Species of amphibian

The forest rain frog (Breviceps sylvestris) is a species of frog in the family Brevicipitidae. It is endemic to Limpopo, South Africa. Two allopatric subspecies are recognized: the nominate one, Breviceps sylvestris sylvestris, and Breviceps sylvestris taeniatus Poynton, 1963 from near Soutpansberg. Its natural habitats are temperate forests, temperate grassland, and rural gardens. It is threatened by habitat loss.

Forest rain frogs can range in colour from red, orange, yellow, green, and purple. They can also vary in size from a mere 2 cm and grow to be about 10 cm in body length.

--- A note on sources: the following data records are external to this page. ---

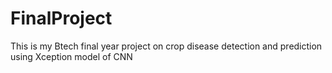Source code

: # FinalProject
This is my Btech final year project on crop disease detection and prediction using Xception model of CNN
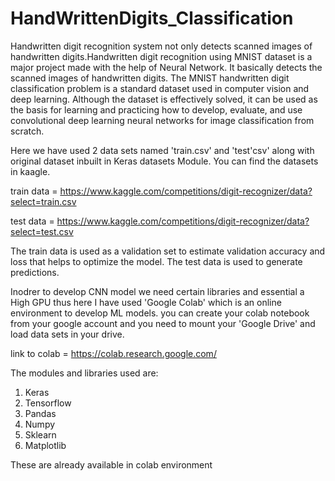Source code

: # HandWrittenDigits_Classification
Handwritten digit recognition system not only detects
scanned images of handwritten digits.Handwritten digit
recognition using MNIST dataset is a major project made
with the help of Neural Network. It basically detects
the scanned images of handwritten digits.
The MNIST handwritten digit classification problem is a standard dataset used in computer vision and deep learning. Although the dataset is effectively solved, it can be used as the basis for learning and practicing how to develop, evaluate, and use convolutional deep learning neural networks for image classification from scratch.

Here we have used 2 data sets named 'train.csv' and 'test'csv' along with original dataset inbuilt in Keras datasets Module. You can find the datasets in kaagle.

train data = https://www.kaggle.com/competitions/digit-recognizer/data?select=train.csv

test data = https://www.kaggle.com/competitions/digit-recognizer/data?select=test.csv

The train data is used as a validation set to estimate validation accuracy and loss that helps to optimize the model. The test data is used to generate predictions.

Inodrer to develop CNN model we need certain libraries and essential a High GPU thus here I have used 'Google Colab' which is an online environment to develop ML models. you can create your colab notebook from your google account and you need to mount your 'Google Drive' and load data sets in your drive.

link to colab = https://colab.research.google.com/

The modules and libraries used are:
1. Keras
2.  Tensorflow
3.  Pandas
4.  Numpy
5.  Sklearn
6.  Matplotlib

These are already available in colab environment
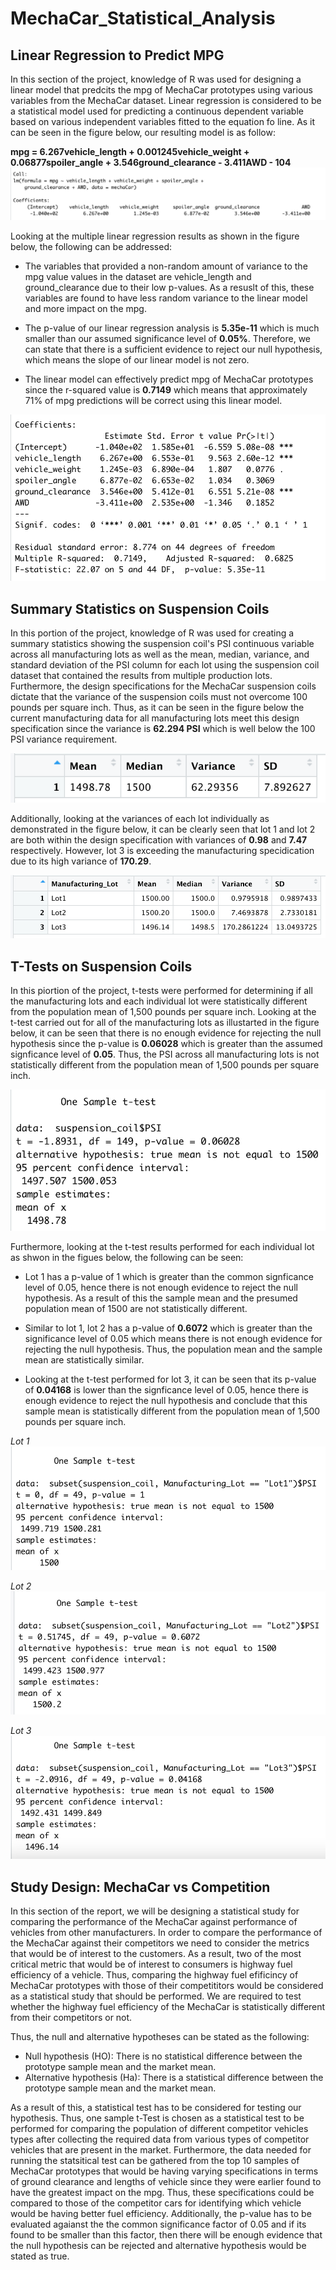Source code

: # MechaCar_Statistical_Analysis

## Linear Regression to Predict MPG

In this section of the project, knowledge of R was used for designing a linear model that predcits the mpg of MechaCar prototypes using various variables from the MechaCar dataset. Linear regression is considered to be a statistical model used for predicting a continuous dependent variable based on various independent variables fitted to the equation fo line. As it can be seen in the figure below, our resulting model is as follow:

**mpg = 6.267vehicle_length + 0.001245vehicle_weight + 0.06877spoiler_angle + 3.546ground_clearance - 3.411AWD - 104**
![Resulting model](Resources/Resulting_model.png)

Looking at the multiple linear regression results as shown in the figure below, the following can be addressed:

- The variables that provided a non-random amount of variance to the mpg value values in the dataset are vehicle_length and ground_clearance due to their low p-values. As a resuslt of this, these variables are found to have less random variance to the linear model and more impact on the mpg.

- The p-value of our linear regression analysis is **5.35e-11** which is much smaller than our assumed significance level of **0.05%**. Therefore, we can state that there is a sufficient evidence to reject our null hypothesis, which means the slope of our linear model is not zero.

- The linear model can effectively predict mpg of MechaCar prototypes since the r-squared value is **0.7149** which means that approximately 71% of mpg predictions will be correct using this linear model.

![Linear model summary](Resources/Linear_model_summary.png)

## Summary Statistics on Suspension Coils

In this portion of the project, knowledge of R was used for creating a summary statistics showing the suspension coil's PSI continuous variable across all manufacturing lots as well as the mean, median, variance, and standard deviation of the PSI column for each lot using the suspension coil dataset that contained the results from multiple production lots. Furthermore, the design specifications for the MechaCar suspension coils dictate that the variance of the suspension coils must not overcome 100 pounds per square inch. Thus, as it can be seen in the figure below the current manufacturing data for all manufacturing lots meet this design specification since the variance is **62.294 PSI** which is well below the 100 PSI variance requirement.

![Total summary](Resources/Total_summary.png)

Additionally, looking at the variances of each lot individually as demonstrated in the figure below, it can be clearly seen that lot 1 and lot 2 are both within the design specification with variances of **0.98** and **7.47** respectively. However, lot 3 is exceeding the manufacturing specidication due to its high variance of **170.29**.

![Lot summary](Resources/Lot_summary.png)

## T-Tests on Suspension Coils

In this piortion of the project, t-tests were performed for determining if all the manufacturing lots and each individual lot were statistically different from the population mean of 1,500 pounds per square inch. Looking at the t-test carried out for all of the manufacturing lots as illustarted in the figure below, it can be seen that there is no enough evidence for rejecting the null hypothesis since the p-value is **0.06028** which is greater than the assumed signficance level of **0.05**. Thus, the PSI across all manufacturing lots is not statistically different from the population mean of 1,500 pounds per square inch.

![All manufacturing lots](Resources/All_manufacturing_lots.png)

Furthermore, looking at the t-test results performed for each individual lot as shwon in the figues below, the following can be seen:

- Lot 1 has a p-value of 1 which is greater than the common signficance level of 0.05, hence there is not enough evidence to reject the null hypothesis. As a result of this the sample mean and the presumed population mean of 1500 are not statistically different.

- Similar to lot 1, lot 2 has a p-value of **0.6072** which is greater than the significance level of 0.05 which means there is not enough evidence for rejecting the null hypothesis. Thus, the population mean and the sample mean are statistically similar.

- Looking at the t-test performed for lot 3, it can be seen that its p-value of **0.04168** is lower than the signficance level of 0.05, hence there is enough evidence to reject the null hypothesis and conclude that this sample mean is statistically different from the population mean of 1,500 pounds per square inch.

*Lot 1*
![Lot 1](Resources/Lot1.png)

*Lot 2*
![Lot 2](Resources/Lot2.png)

*Lot 3*
![Lot 3](Resources/Lot3.png)

## Study Design: MechaCar vs Competition

In this section of the report, we will be designing a statistical study for comparing the performance of the MechaCar against performance of vehicles from other manufacturers. In order to compare the performance of the MechaCar against their competitors we need to consider the metrics that would be of interest to the customers. As a result, two of the most critical metric that would be of interest to consumers is highway fuel efficiency of a vehicle. Thus, comparing the highway fuel efificincy of MechaCar prototypes with those of their competititors would be considered as a statistical study that should be performed. 
We are required to test whether the highway fuel efficiency of the MechaCar is statistically different from their competitors or not. 

Thus, the null and alternative hypotheses can be stated as the following:

 - Null hypothesis (HO): There is no statistical difference between the prototype sample mean and the market mean.
 - Alternative hypothesis (Ha): There is a statistical difference between the prototype sample mean and the market mean.

 As a result of this, a statistical test has to be considered for testing our hypothesis. Thus, one sample t-Test is chosen as a statistical test to be performed for comparing the population of different competitor vehicles types after collecting the required data from various types of competitor vehicles that are present in the market.
 Furthermore, the data needed for running the statsitical test can be gathered from the top 10 samples of MechaCar prototypes that would be having varying specifications in terms of ground clearance and lengths of vehicle since they were earlier found to have the greatest impact on the mpg. Thus, these specifications could be compared to those of the competitor cars for identifying which vehicle would be having better fuel efficiency. Additionally, the p-value has to be evaluated agaianst the the common significance factor of 0.05 and if its found to be smaller than this factor, then there will be enough evidence that the null hypothesis can be rejected and alternative hypothesis would be stated as true.


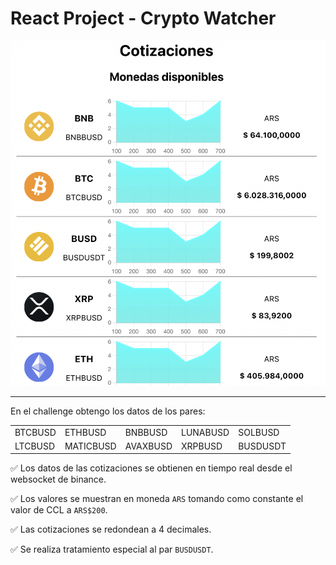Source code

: # React Project - Crypto Watcher

![img](./src/assets/challenge.png)

***

En el challenge obtengo los datos de los pares:

|         |           |          |          |          |
|---------|-----------|----------|----------|----------|
| BTCBUSD | ETHBUSD   | BNBBUSD  | LUNABUSD | SOLBUSD  |
| LTCBUSD | MATICBUSD | AVAXBUSD | XRPBUSD  | BUSDUSDT |

✅ Los datos de las cotizaciones se obtienen en tiempo real desde el websocket de binance.

✅ Los valores se muestran en moneda `ARS` tomando como constante el valor de CCL a `ARS$200`.

✅ Las cotizaciones se redondean a 4 decimales.

✅ Se realiza tratamiento especial al par `BUSDUSDT`.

The purple frogs are known to contain a defence mechanism consisting of a toxic chemical on their slimy exterior. If contact is made with this toxin the temporary effect of paralysis can occur.

Breviceps sylvestris taeniatus is a subspecies of the forest rain frog and is found near Soutpansberg. It is separated from the main species by uninhabitable terrain.